====== Exercise input ======
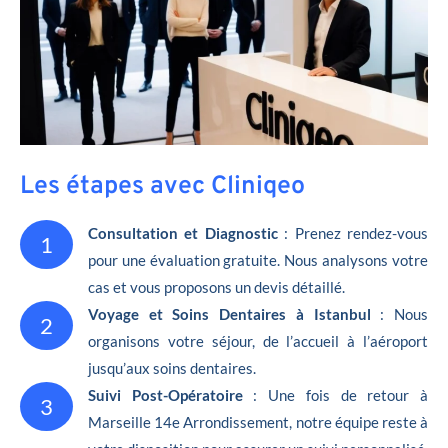
Les étapes avec Cliniqeo
Consultation et Diagnostic
: Prenez rendez-vous
1
pour une évaluation gratuite. Nous analysons votre
cas et vous proposons un devis détaillé.
Voyage et Soins Dentaires à Istanbul
: Nous
2
organisons votre séjour, de l’accueil à l’aéroport
jusqu’aux soins dentaires.
Suivi Post-Opératoire
: Une fois de retour à
3
Marseille 14e Arrondissement, notre équipe reste à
======
_About this exercise_. Output the text lines from all the rows above unchanged, leaving out the pictures.

_Your response_.
Les étapes avec Cliniqeo
Consultation et Diagnostic
: Prenez rendez-vous
1
pour une évaluation gratuite. Nous analysons votre
cas et vous proposons un devis détaillé.
Voyage et Soins Dentaires à Istanbul
: Nous
2
organisons votre séjour, de l’accueil à l’aéroport
jusqu’aux soins dentaires.
Suivi Post-Opératoire
: Une fois de retour à
3
Marseille 14e Arrondissement, notre équipe reste à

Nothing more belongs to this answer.